In Sunday’s paper, The Times provides in-depth coverage of how the Affordable Care Act, often referred to as Obamacare, will affect local residents. Coverage Monday will explore how the law affects health care providers. And in Tuesday’s paper, learn about what businesses are preparing for in terms of providing health care to employees.
A seminar on the new health care law and its impacts on Wednesday provided a lot of information, but not a lot of assurance it’s the fix the system needs.
Many provisions of the Patient Protection and Affordable Care Act, passed in 2010, take effect late this year and in 2014, starting with online health insurance exchanges going live Oct. 1. The seminar at the Brenau Downtown Center featured five presentations and a short panel discussion where some of the speakers answered audience questions.
Speakers included Ralph Hudgens, state insurance commissioner; Phaedra Corso, director and professor of the Economic Evaluation Group at the University of Georgia; and Rob Fowler, executive vice president for Turner Wood & Smith Insurance.
The industry experts explained the exchanges for individuals, and focused on the new law’s impact for businesses. About 300 people attended.
“The theory behind the Affordable Care Act is that it builds on the current system that we already have,” Corso said. “The system that has led us to high health care costs and poor health outcomes and no access to health insurance. To me, this is a major failing of this health care reform.”
Richard Sanders, an Atlanta attorney who represents health insurance providers, quoted some statistics released earlier this week by the Census Bureau that he said could show the new law could already be impacting people. For the past four years, the number of people in the U.S. getting health insurance from their employers has declined. About 171 million get insurance through their employers and nearly 49 million get their health insurance through Medicare. The employer insurance decline is important, he said.

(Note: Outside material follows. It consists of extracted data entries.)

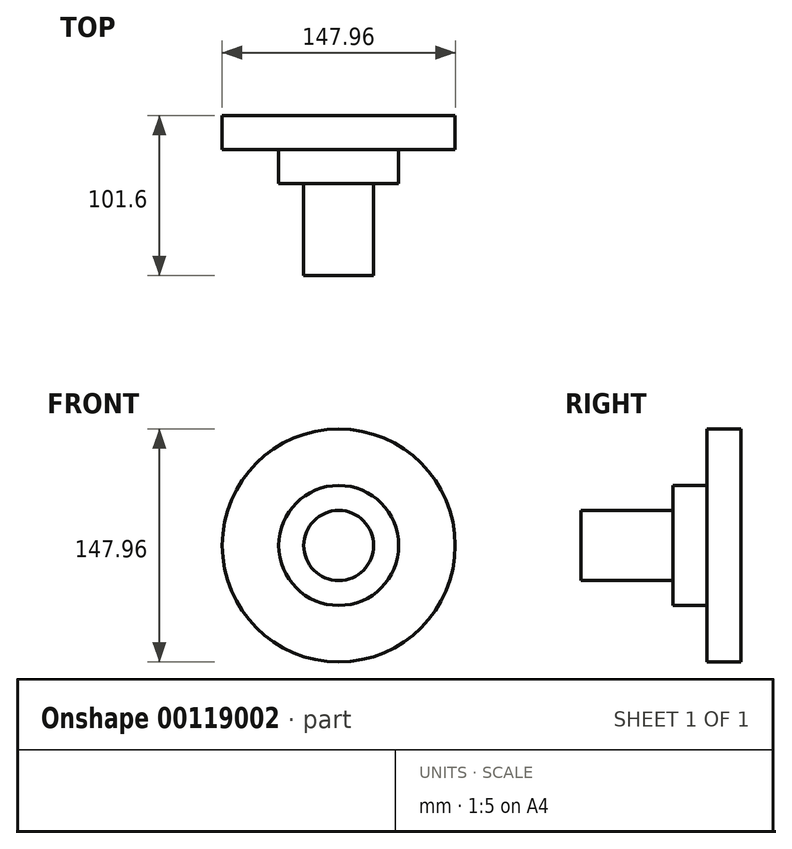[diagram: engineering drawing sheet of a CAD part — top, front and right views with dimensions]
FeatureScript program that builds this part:
annotation { "Feature Type Name" : "Feature", "Feature Type Description" : "" }
export const myFeature = defineFeature(function(context is Context, id is Id, definition is map)
    precondition{}
    {
        {
            var Q0;
            Q0=qCreatedBy(makeId("Front.planeOp"),FACE);
            var sketch = newSketch(context, id + "F0", { "sketchPlane" : qUnion([Q0])});
            skCircle(sketch, "E0", {"center": v(0, 0) * mm, "radius": 73.98 * mm});
            skSolve(sketch);
        }
        {
            var Q0;
            Q0=makeQuery(id+"F0.imprint","IMPRINT",FACE,{"disambiguationData":[TD([[makeQuery(id+"F0.imprint","IMPRINT",EDGE,{"derivedFrom":sQuery(id+"F0.wireOp",EDGE,"E0")}),1.0]])]});
            extrude(context, id + "F1", {"entities" : qUnion([Q0]), "depth" : 21.59 * mm});
        }
        {
            var Q0;
            Q0=makeQuery(id+"F1.opExtrude","CAP_FACE",FACE,{"disambiguationData":[OSD([sQuery(id+"F0.wireOp",EDGE,"E0")])],"isStart":false});
            var sketch = newSketch(context, id + "F2", { "sketchPlane" : qUnion([Q0])});
            skCircle(sketch, "E1", {"center": v(0, 0) * mm, "radius": 38.1 * mm});
            skSolve(sketch);
        }
        {
            var Q0;
            Q0=makeQuery(id+"F2.imprint","IMPRINT",FACE,{"disambiguationData":[TD([[makeQuery(id+"F2.imprint","IMPRINT",EDGE,{"derivedFrom":sQuery(id+"F2.wireOp",EDGE,"E1")}),1.0]])]});
            extrude(context, id + "F3", {"entities" : qUnion([Q0]), "operationType" : NewBodyOperationType.ADD, "depth" : 21.59 * mm});
        }
        {
            var Q0;
            Q0=makeQuery(id+"F3.opExtrude","CAP_FACE",FACE,{"disambiguationData":[OSD([sQuery(id+"F2.wireOp",EDGE,"E1")])],"isStart":false});
            var sketch = newSketch(context, id + "F4", { "sketchPlane" : qUnion([Q0])});
            skCircle(sketch, "E2", {"center": v(0, 0) * mm, "radius": 22.23 * mm});
            skSolve(sketch);
        }
        {
            var Q0;
            Q0=makeQuery(id+"F4.imprint","IMPRINT",FACE,{"disambiguationData":[TD([[makeQuery(id+"F4.imprint","IMPRINT",EDGE,{"derivedFrom":sQuery(id+"F4.wireOp",EDGE,"E2")}),1.0]])]});
            extrude(context, id + "F5", {"entities" : qUnion([Q0]), "operationType" : NewBodyOperationType.ADD, "depth" : 58.42 * mm});
        }
    });
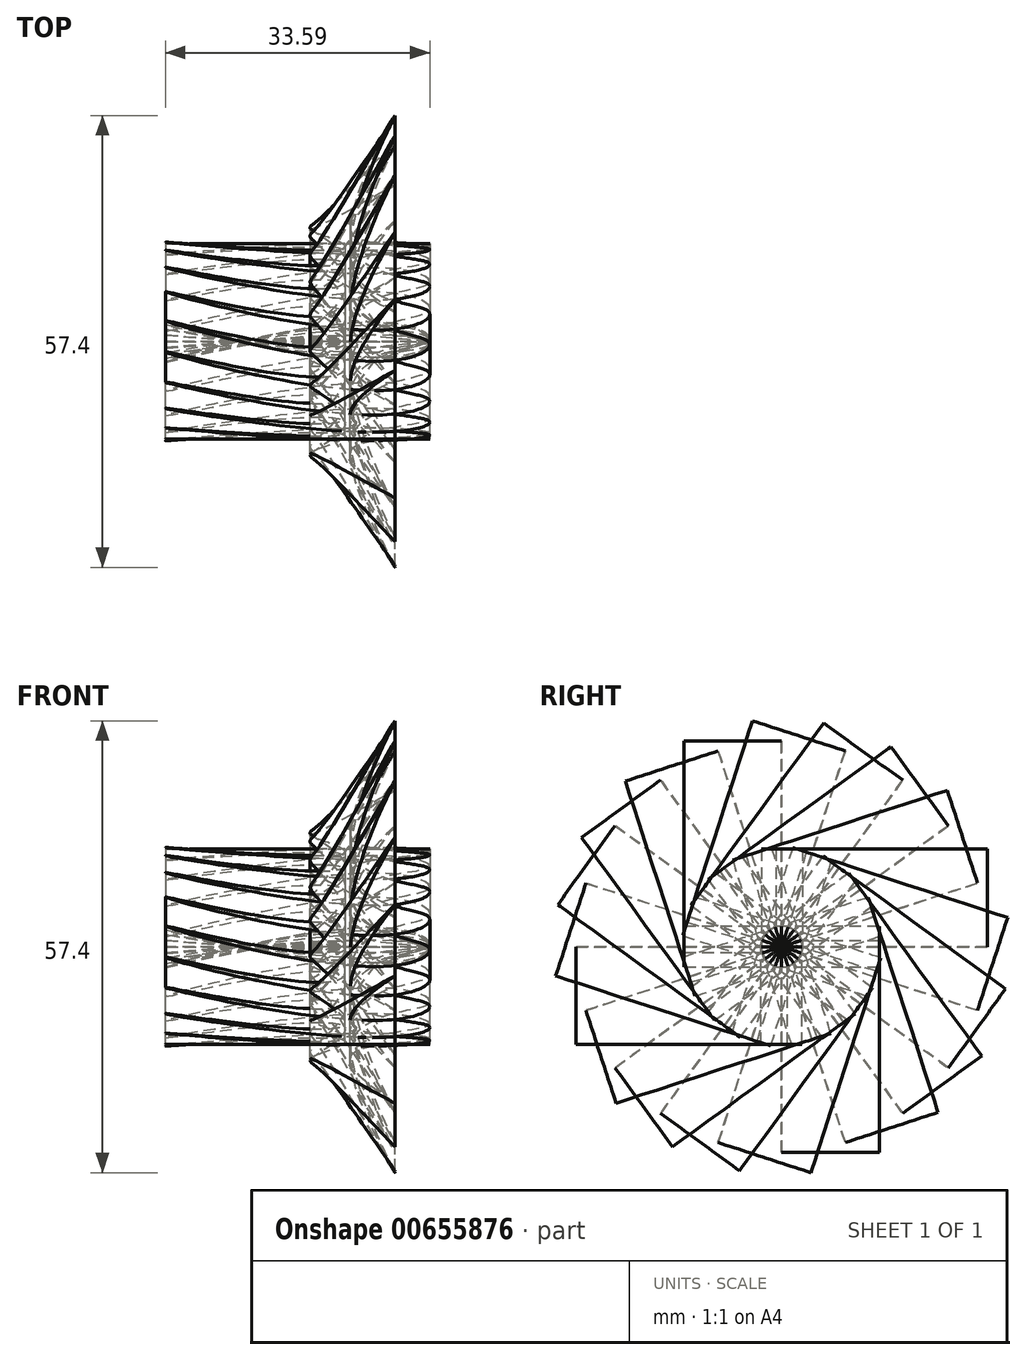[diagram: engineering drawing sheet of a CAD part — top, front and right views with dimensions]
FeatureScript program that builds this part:
annotation { "Feature Type Name" : "Feature", "Feature Type Description" : "" }
export const myFeature = defineFeature(function(context is Context, id is Id, definition is map)
    precondition{}
    {
        {
            var Q0;
            Q0=qCreatedBy(makeId("Top.planeOp"),FACE);
            var sketch = newSketch(context, id + "F0", { "sketchPlane" : qUnion([Q0])});
            skLineSegment(sketch, "E0.bottom", {"start": v(-33.88, 0) * mm, "end": v(35.47, 0) * mm});
            skLineSegment(sketch, "E0.top", {"start": v(-33.88, -19.05) * mm, "end": v(35.47, -19.05) * mm});
            skLineSegment(sketch, "E0.left", {"start": v(-33.88, 0) * mm, "end": v(-33.88, -19.05) * mm});
            skLineSegment(sketch, "E0.right", {"start": v(35.47, 0) * mm, "end": v(35.47, -19.05) * mm});
            skSolve(sketch);
        }
        {
            var Q0;
            Q0=qCreatedBy(makeId("Front.planeOp"),FACE);
            var sketch = newSketch(context, id + "F1", { "sketchPlane" : qUnion([Q0])});
            skFitSpline(sketch, "E1", {"points": [v(-29.06, 2.62) * mm, v(-6.62, 0) * mm, v(-10.6, 7.1) * mm, v(-10.2, 8.5) * mm, v(0, 26.15) * mm, v(-5.28, 5.47) * mm, v(4.22, 0) * mm, v(-2.06, -2.54) * mm, v(-29.06, 2.62) * mm]});
            skSolve(sketch);
        }
        {
            var Q0;
            Q0=makeQuery(id+"F1.imprint","IMPRINT",FACE,{"disambiguationData":[TD([[makeQuery(id+"F1.imprint","IMPRINT",EDGE,{"derivedFrom":sQuery(id+"F1.wireOp",EDGE,"E1")}),-1.0]])]});
            extrude(context, id + "F2", {"entities" : qUnion([Q0]), "depth" : 12.4 * mm, "offsetDistance" : 25 * mm});
        }
        {
            var Q0;
            Q0=makeQuery(id+"F2.opExtrude","SWEPT_BODY",BODY,{"disambiguationData":[OSD([sQuery(id+"F1.wireOp",EDGE,"E1")])]});
            var Q1;
            Q1=sQuery(id+"F0.wireOp",EDGE,"E0.bottom");
            circularPattern(context, id + "F3", {"entities" : qUnion([Q0]), "axis" : qUnion([Q1]), "angle" : 360 * degree, "instanceCount" : 20, "equalSpace" : true});
        }
    });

“Are employers choosing to stop offering health insurance as a result of the implementation of this law?” he asked.
Recent Census Bureau numbers also show that nationally, the number of uninsured Americans increased from 44 million in 2009 to 48 million.

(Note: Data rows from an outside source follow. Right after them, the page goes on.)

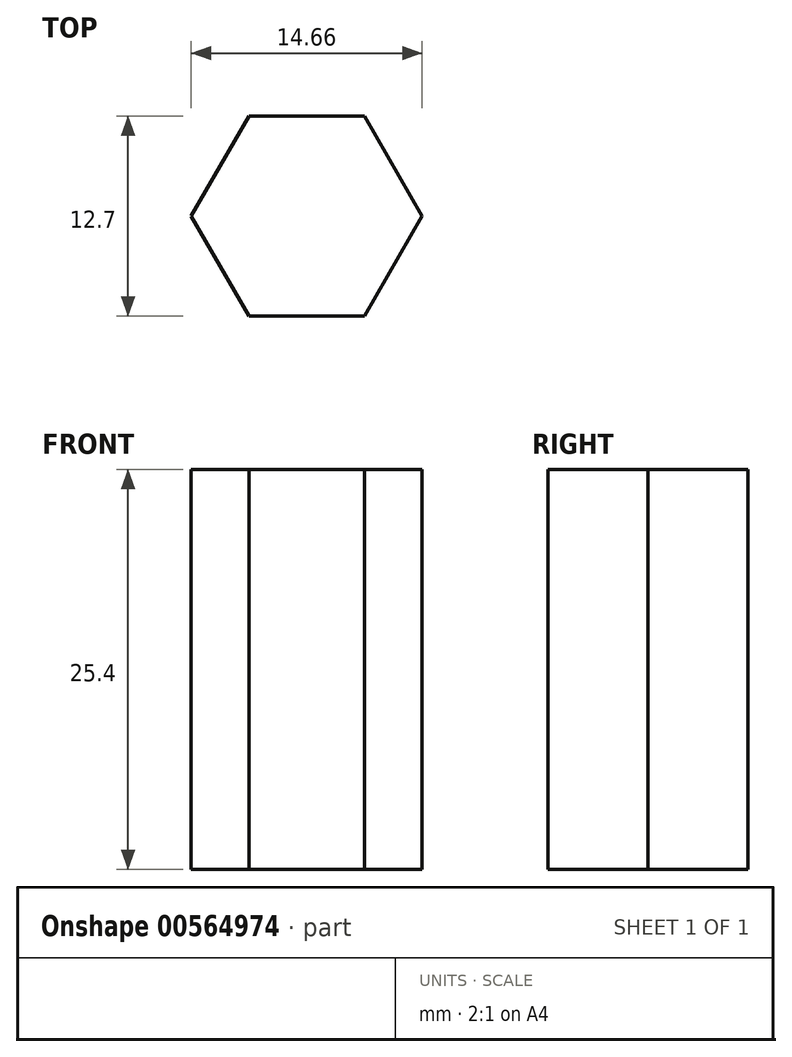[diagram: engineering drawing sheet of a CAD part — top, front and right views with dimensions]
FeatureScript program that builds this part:
annotation { "Feature Type Name" : "Feature", "Feature Type Description" : "" }
export const myFeature = defineFeature(function(context is Context, id is Id, definition is map)
    precondition{}
    {
        {
            var Q0;
            Q0=qCreatedBy(makeId("Top.planeOp"),FACE);
            var sketch = newSketch(context, id + "F0", { "sketchPlane" : qUnion([Q0])});
            skCircle(sketch, "E0.cCircle", {"center": v(0, 0) * mm, "radius": 6.35 * mm, "construction": true});
            skLineSegment(sketch, "E0.0", {"start": v(-3.67, 6.35) * mm, "end": v(3.67, 6.35) * mm});
            skLineSegment(sketch, "E0.1", {"start": v(3.67, 6.35) * mm, "end": v(7.33, 0) * mm});
            skLineSegment(sketch, "E0.2", {"start": v(7.33, 0) * mm, "end": v(3.67, -6.35) * mm});
            skLineSegment(sketch, "E0.3", {"start": v(3.67, -6.35) * mm, "end": v(-3.67, -6.35) * mm});
            skLineSegment(sketch, "E0.4", {"start": v(-3.67, -6.35) * mm, "end": v(-7.33, 0) * mm});
            skLineSegment(sketch, "E0.5", {"start": v(-7.33, 0) * mm, "end": v(-3.67, 6.35) * mm});
            skPoint(sketch, "E0.0.midPoint", {"position": v(0, 6.35) * mm});
            skSolve(sketch);
        }
        {
            var Q0;
            Q0=makeQuery(id+"F0.imprint","IMPRINT",FACE,{"disambiguationData":[TD([[makeQuery(id+"F0.imprint","IMPRINT",EDGE,{"derivedFrom":sQuery(id+"F0.wireOp",EDGE,"E0.0")}),-1.0]])]});
            extrude(context, id + "F1", {"entities" : qUnion([Q0]), "depth" : 25.4 * mm, "offsetDistance" : 25.4 * mm});
        }
    });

“Since the passage of health care reform, the number of uninsured has increased by 10 percent,” Sanders said. “What do we take from that? I think the (Barack Obama) administration would take from that the sense of urgency in why health care reform needs to be implemented. Conservatives and opponents of the law would take from that that the law, and even the threat of implementation of the law, are pushing business leaders to stop offering health insurance and as a result, people are losing their health insurance.”

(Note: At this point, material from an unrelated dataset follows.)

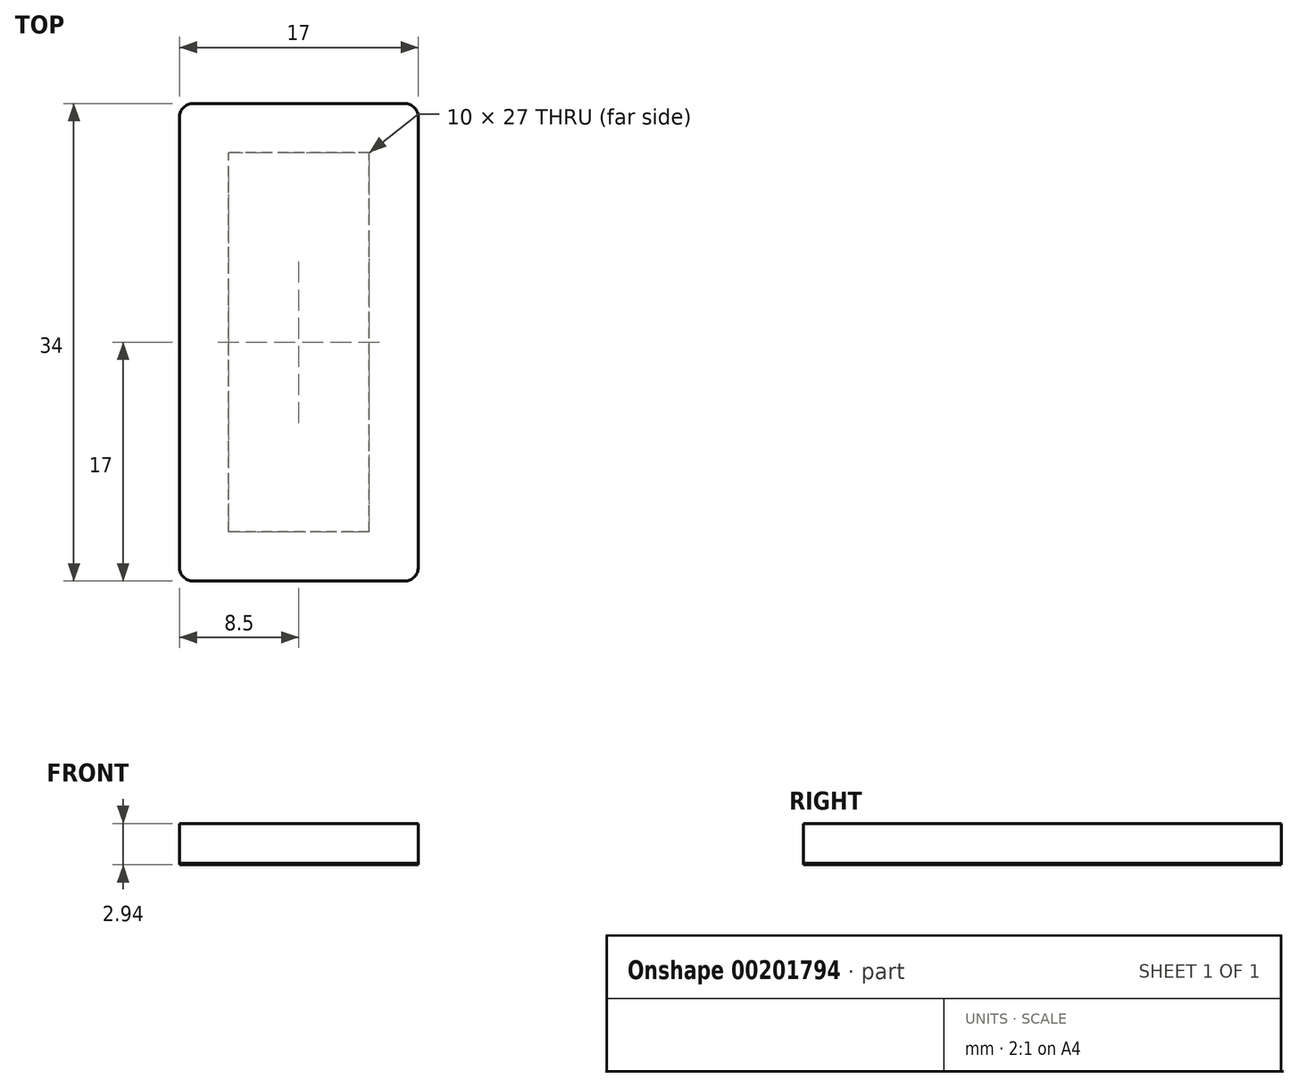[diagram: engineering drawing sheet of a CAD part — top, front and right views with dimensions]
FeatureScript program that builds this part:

While the federal government has delayed some employer requirements to 2015, business executives still need to educate their workers on parts of the law that take effect next month and next year.
Key considerations for companies included understanding the mix of full and part-time employees, the cost of providing health insurance versus paying the penalty and the need for high-skilled workers.
Some companies are exploring new ways to cut costs and provide service, including biometric screenings, questionnaires, consumer-driven health plans, dropping spousal coverage and vouchers.
Companies got a bit of a reprieve in July when the Treasury Department delayed enforcing the employer mandate. The mandate requires companies that have 50 or more employees and don’t provide quality affordable health insurance will be fined starting in 2015.
Hudgens said Georgia told insurance companies they had to cover 45 things in eight categories. The ones Georgia doesn’t currently mandate that must be covered after Jan. 1 are vision and dental services for children and habilitative services, which means helping a child develop a skill or improving a skill and is often associated with a chronic medical condition. Rehabilitation is restoring a skill that was lost.
The commissioner called the original federal mandate that required all states to expand their Medicaid programs or lose all federal aid “blackmail.” The U.S. Supreme Court ruled that provision unconstitutional.
Georgia declined to expand Medicaid because taxes would have to be raised dramatically to cover the additional cost, he said.
Hudgens singled out Rep. Carl Rogers, R-Gainesville; who was sitting in the audience and asked him if he wanted to raise the state’s taxes.
“Not today,” Rogers replied.
“I didn’t think so,” Hudgens said. “I thought you wanted to be re-elected.”